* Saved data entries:

◆ ◆ ◆

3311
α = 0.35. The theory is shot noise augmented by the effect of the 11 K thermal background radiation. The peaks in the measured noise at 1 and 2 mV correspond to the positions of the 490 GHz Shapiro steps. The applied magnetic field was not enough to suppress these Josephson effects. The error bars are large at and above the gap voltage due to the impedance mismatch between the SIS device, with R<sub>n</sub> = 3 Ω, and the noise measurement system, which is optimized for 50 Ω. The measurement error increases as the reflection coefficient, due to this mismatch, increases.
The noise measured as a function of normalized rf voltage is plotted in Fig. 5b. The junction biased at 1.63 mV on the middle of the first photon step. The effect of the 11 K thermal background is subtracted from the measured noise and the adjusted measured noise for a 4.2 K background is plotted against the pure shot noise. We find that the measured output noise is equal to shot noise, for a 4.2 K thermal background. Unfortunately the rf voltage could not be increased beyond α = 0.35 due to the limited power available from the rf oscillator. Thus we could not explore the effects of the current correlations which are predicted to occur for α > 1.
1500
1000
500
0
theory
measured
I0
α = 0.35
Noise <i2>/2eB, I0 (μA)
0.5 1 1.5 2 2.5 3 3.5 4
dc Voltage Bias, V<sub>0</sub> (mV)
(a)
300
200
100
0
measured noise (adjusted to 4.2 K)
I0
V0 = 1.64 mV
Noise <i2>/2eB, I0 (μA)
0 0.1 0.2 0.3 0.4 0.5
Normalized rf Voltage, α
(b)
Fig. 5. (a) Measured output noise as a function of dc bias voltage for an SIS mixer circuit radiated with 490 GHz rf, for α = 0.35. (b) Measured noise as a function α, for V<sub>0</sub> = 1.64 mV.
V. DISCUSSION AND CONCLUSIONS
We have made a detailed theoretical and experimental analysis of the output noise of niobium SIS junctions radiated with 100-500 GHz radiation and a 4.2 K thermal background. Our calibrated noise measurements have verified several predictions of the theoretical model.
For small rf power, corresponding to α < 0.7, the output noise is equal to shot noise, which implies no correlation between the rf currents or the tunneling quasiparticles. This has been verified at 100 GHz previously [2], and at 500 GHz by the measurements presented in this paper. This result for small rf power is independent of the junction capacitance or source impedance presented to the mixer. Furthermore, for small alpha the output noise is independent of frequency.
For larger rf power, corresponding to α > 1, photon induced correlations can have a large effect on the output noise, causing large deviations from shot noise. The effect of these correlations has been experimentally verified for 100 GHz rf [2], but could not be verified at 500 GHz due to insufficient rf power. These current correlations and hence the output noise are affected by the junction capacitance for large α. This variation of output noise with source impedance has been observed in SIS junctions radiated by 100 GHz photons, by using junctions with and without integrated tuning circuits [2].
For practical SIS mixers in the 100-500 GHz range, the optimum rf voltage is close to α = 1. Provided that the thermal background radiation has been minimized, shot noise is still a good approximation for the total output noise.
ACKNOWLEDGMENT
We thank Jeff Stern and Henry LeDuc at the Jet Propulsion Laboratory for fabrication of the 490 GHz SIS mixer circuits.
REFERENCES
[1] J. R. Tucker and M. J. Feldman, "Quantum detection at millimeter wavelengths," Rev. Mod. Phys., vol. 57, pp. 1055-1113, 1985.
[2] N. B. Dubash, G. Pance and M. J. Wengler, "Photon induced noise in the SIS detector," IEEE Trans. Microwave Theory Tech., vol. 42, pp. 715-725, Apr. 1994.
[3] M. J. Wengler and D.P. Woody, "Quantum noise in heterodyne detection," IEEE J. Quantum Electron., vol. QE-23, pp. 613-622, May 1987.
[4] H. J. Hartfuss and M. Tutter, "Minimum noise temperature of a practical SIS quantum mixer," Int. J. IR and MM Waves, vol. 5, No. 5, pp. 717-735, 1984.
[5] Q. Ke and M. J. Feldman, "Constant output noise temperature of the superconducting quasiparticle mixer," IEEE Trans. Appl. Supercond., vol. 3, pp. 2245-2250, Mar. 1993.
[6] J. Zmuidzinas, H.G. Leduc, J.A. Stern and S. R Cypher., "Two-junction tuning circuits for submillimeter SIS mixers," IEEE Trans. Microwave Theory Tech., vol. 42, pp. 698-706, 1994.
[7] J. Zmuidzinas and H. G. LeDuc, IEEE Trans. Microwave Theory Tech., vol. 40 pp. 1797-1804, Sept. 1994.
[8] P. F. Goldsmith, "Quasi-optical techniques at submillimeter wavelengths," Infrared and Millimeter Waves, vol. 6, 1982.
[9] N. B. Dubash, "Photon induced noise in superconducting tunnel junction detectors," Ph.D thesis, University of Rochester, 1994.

◆ ◆ ◆

Reproduce the entries above in full and exactly.

* WRITTEN RESPONSE:
3311
α = 0.35. The theory is shot noise augmented by the effect of the 11 K thermal background radiation. The peaks in the measured noise at 1 and 2 mV correspond to the positions of the 490 GHz Shapiro steps. The applied magnetic field was not enough to suppress these Josephson effects. The error bars are large at and above the gap voltage due to the impedance mismatch between the SIS device, with R<sub>n</sub> = 3 Ω, and the noise measurement system, which is optimized for 50 Ω. The measurement error increases as the reflection coefficient, due to this mismatch, increases.
The noise measured as a function of normalized rf voltage is plotted in Fig. 5b. The junction biased at 1.63 mV on the middle of the first photon step. The effect of the 11 K thermal background is subtracted from the measured noise and the adjusted measured noise for a 4.2 K background is plotted against the pure shot noise. We find that the measured output noise is equal to shot noise, for a 4.2 K thermal background. Unfortunately the rf voltage could not be increased beyond α = 0.35 due to the limited power available from the rf oscillator. Thus we could not explore the effects of the current correlations which are predicted to occur for α > 1.
1500
1000
500
0
theory
measured
I0
α = 0.35
Noise <i2>/2eB, I0 (μA)
0.5 1 1.5 2 2.5 3 3.5 4
dc Voltage Bias, V<sub>0</sub> (mV)
(a)
300
200
100
0
measured noise (adjusted to 4.2 K)
I0
V0 = 1.64 mV
Noise <i2>/2eB, I0 (μA)
0 0.1 0.2 0.3 0.4 0.5
Normalized rf Voltage, α
(b)
Fig. 5. (a) Measured output noise as a function of dc bias voltage for an SIS mixer circuit radiated with 490 GHz rf, for α = 0.35. (b) Measured noise as a function α, for V<sub>0</sub> = 1.64 mV.
V. DISCUSSION AND CONCLUSIONS
We have made a detailed theoretical and experimental analysis of the output noise of niobium SIS junctions radiated with 100-500 GHz radiation and a 4.2 K thermal background. Our calibrated noise measurements have verified several predictions of the theoretical model.
For small rf power, corresponding to α < 0.7, the output noise is equal to shot noise, which implies no correlation between the rf currents or the tunneling quasiparticles. This has been verified at 100 GHz previously [2], and at 500 GHz by the measurements presented in this paper. This result for small rf power is independent of the junction capacitance or source impedance presented to the mixer. Furthermore, for small alpha the output noise is independent of frequency.
For larger rf power, corresponding to α > 1, photon induced correlations can have a large effect on the output noise, causing large deviations from shot noise. The effect of these correlations has been experimentally verified for 100 GHz rf [2], but could not be verified at 500 GHz due to insufficient rf power. These current correlations and hence the output noise are affected by the junction capacitance for large α. This variation of output noise with source impedance has been observed in SIS junctions radiated by 100 GHz photons, by using junctions with and without integrated tuning circuits [2].
For practical SIS mixers in the 100-500 GHz range, the optimum rf voltage is close to α = 1. Provided that the thermal background radiation has been minimized, shot noise is still a good approximation for the total output noise.
ACKNOWLEDGMENT
We thank Jeff Stern and Henry LeDuc at the Jet Propulsion Laboratory for fabrication of the 490 GHz SIS mixer circuits.
REFERENCES
[1] J. R. Tucker and M. J. Feldman, "Quantum detection at millimeter wavelengths," Rev. Mod. Phys., vol. 57, pp. 1055-1113, 1985.
[2] N. B. Dubash, G. Pance and M. J. Wengler, "Photon induced noise in the SIS detector," IEEE Trans. Microwave Theory Tech., vol. 42, pp. 715-725, Apr. 1994.
[3] M. J. Wengler and D.P. Woody, "Quantum noise in heterodyne detection," IEEE J. Quantum Electron., vol. QE-23, pp. 613-622, May 1987.
[4] H. J. Hartfuss and M. Tutter, "Minimum noise temperature of a practical SIS quantum mixer," Int. J. IR and MM Waves, vol. 5, No. 5, pp. 717-735, 1984.
[5] Q. Ke and M. J. Feldman, "Constant output noise temperature of the superconducting quasiparticle mixer," IEEE Trans. Appl. Supercond., vol. 3, pp. 2245-2250, Mar. 1993.
[6] J. Zmuidzinas, H.G. Leduc, J.A. Stern and S. R Cypher., "Two-junction tuning circuits for submillimeter SIS mixers," IEEE Trans. Microwave Theory Tech., vol. 42, pp. 698-706, 1994.
[7] J. Zmuidzinas and H. G. LeDuc, IEEE Trans. Microwave Theory Tech., vol. 40 pp. 1797-1804, Sept. 1994.
[8] P. F. Goldsmith, "Quasi-optical techniques at submillimeter wavelengths," Infrared and Millimeter Waves, vol. 6, 1982.
[9] N. B. Dubash, "Photon induced noise in superconducting tunnel junction detectors," Ph.D thesis, University of Rochester, 1994.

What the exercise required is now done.